Borsa I.: asse Intesa-Cdp per offerta (MF)

Fonte: MF Dow Jones (Italiano)

Animi sempre più concitati attorno al dossier Borsa spa. Tre sono i contendenti in gara per assicurarsi il gruppo italiano, messo in vendita dal London Stock Exchange, ovvero Cdp-Euronext, Six e Deutsche Boerse. La data di consegna per le offerte non vincolanti è lunedì 14 settembre. 

Due di questi contendenti stanno creando cordate anche con investitori italiani per aggiudicarsi un asset che il governo ha definito strategico. Da un lato Cdp Equity ha siglato un memorandum of understanding con la federazione Euronext a guida francese, che raccoglie già sei listini, fra cui Parigi e Amsterdam. Ebbene, accanto a questa prima cordata può scendere in campo Intesa Sanpaolo, come ha anticipato MF-Milano Finanza anche nell’editoriale Orsi & Tori del 15 agosto. 

Secondo quanto risulta a questo giornale da fonti a conoscenza del dossier, il gruppo guidato dall’ad Carlo Messina, dopo aver chiuso l’operazione con Ubi, è disponibile a entrare in scena assieme ad altri investitori istituzionali quali fondi pensione, banche e assicurazioni. Intanto l’ad di Euronext, Stéphane Boujnah, è stato a colloquio a Roma con il ministro dell’Economia Roberto Gualtieri per fare il punto sulle trattative fra Italia e Francia quanto a prezzo da proporre per rilevare Borsa e la governance futura della stessa holding Euronext, nel caso la cordata risulti vincitrice. 
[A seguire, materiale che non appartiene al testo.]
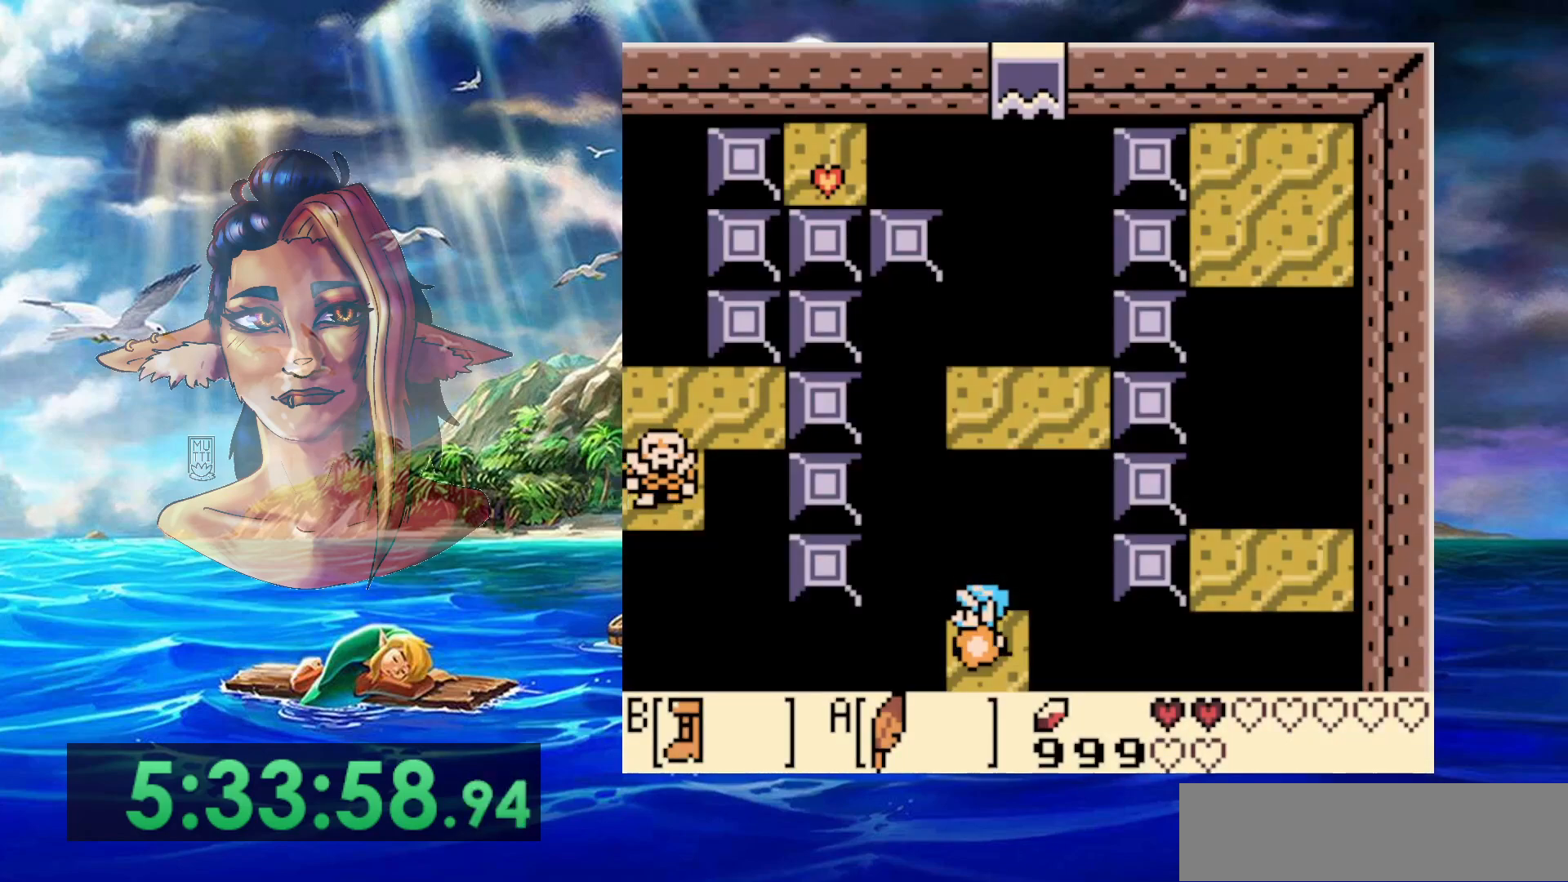
{"buttons": ["A", "B"], "events": [[400, "A", "down"]]}
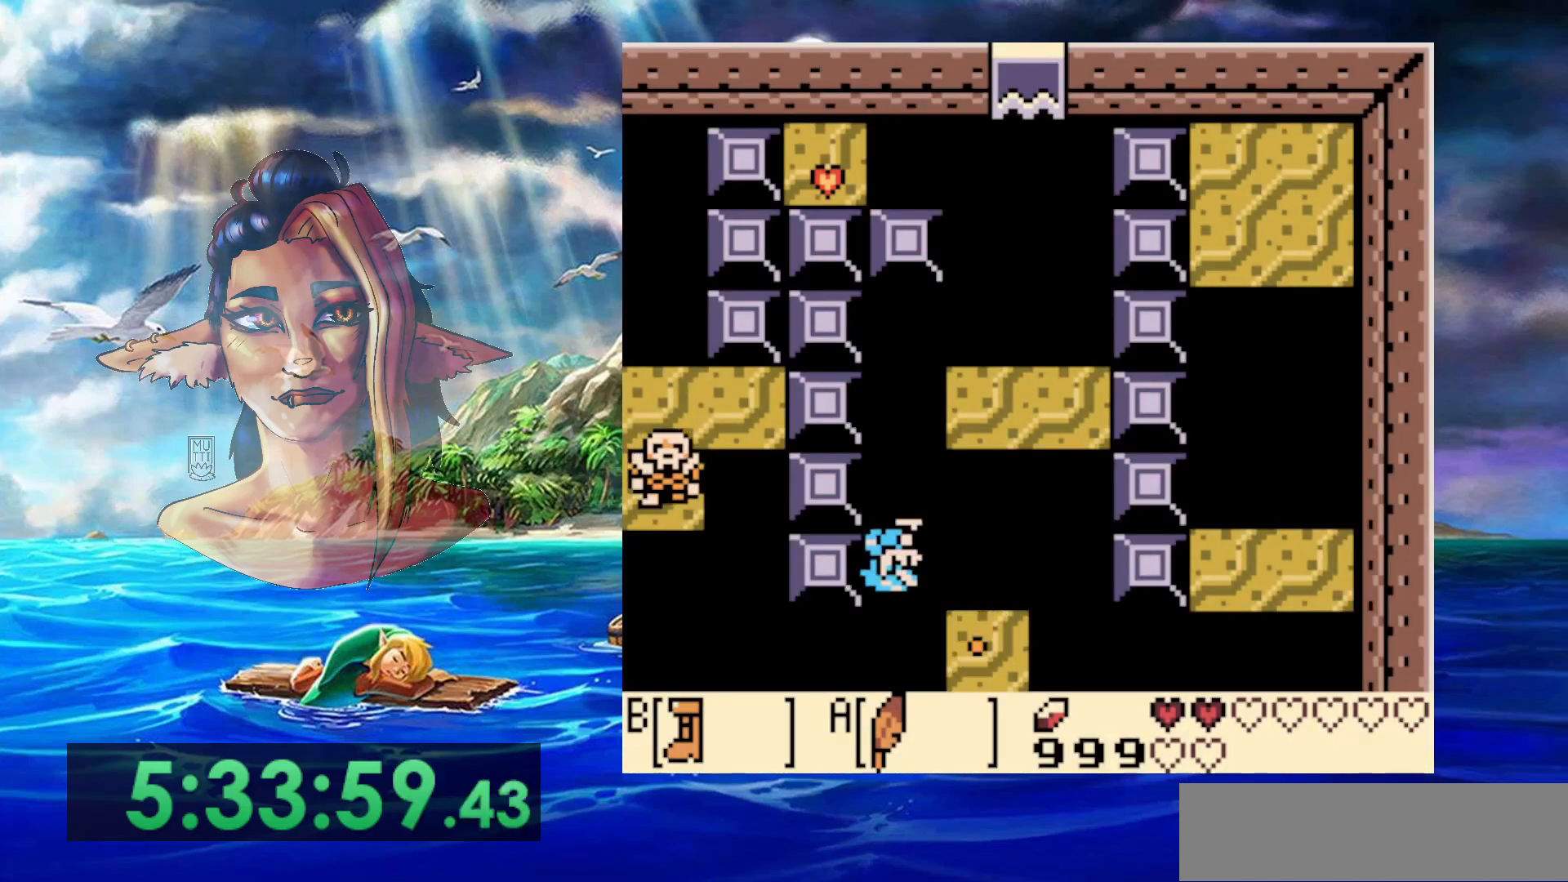
{"buttons": ["DPAD_UP"], "events": [[217, "A", "up"], [233, "B", "up"], [300, "DPAD_UP", "down"]]}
La forchetta di prezzo per ora va da 3,3 miliardi fino a circa 3,7 miliardi. Gli inglesi hanno attese più alte, attorno a 4 miliardi, e a questa cifra possono arrivare i grandi contendenti, gli svizzeri di Six, per i quali «money is not an issue». Il rivale più temibile della cordata ieri ha confermato di star lavorando per presentare la sua offerta a Lse. Non quotato e molto liquido, Six ha appena rilevato per 2,8 miliardi di euro Bme, la borsa spagnola, offrendo un premio del 40% e mettendo così un piede nei mercati Ue. Assistito in Italia da Equita, Six si sta presentando a importanti imprenditori e alle maggiori forze politiche grazie anche a un testimonial d’eccezione. Prima di tutto ha chiesto il sostegno di Andrea Bonomi, a capo di Investindustrial, per cercare consenso fra gli imprenditori italiani. Ora sta facendo girare fra Roma e Milano lo stesso ceo di Bme, Javier Hernani Burzaco, che sta spiegando come il gruppo di Zurigo lasci che Madrid operi in piena indipendenza, senza nemmeno consolidare contabilmente l’asset appena acquisito. Infatti il progetto di Six per Borsa, secondo quanto risulta a questo giornale, è sposare la finanza svizzera con l’industria italiana, mantenere il marchio Borsa spa e lasciare piena indipendenza e operatività ai manager attuali. 

«Questo interesse testimonia il valore di Borsa», spiega a MF-Milano Finanza Giulio Centemero, capogruppo del Carroccio alla Commissione finanze della Camera. «Come Lega abbiamo seguito passo a passo il dossier proprio per tale motivo. L’auspicio è che i futuri azionisti garantiscano autonomia, investimenti, semplificazione e attraggano investitori e nuova liquidità per le nostre imprese».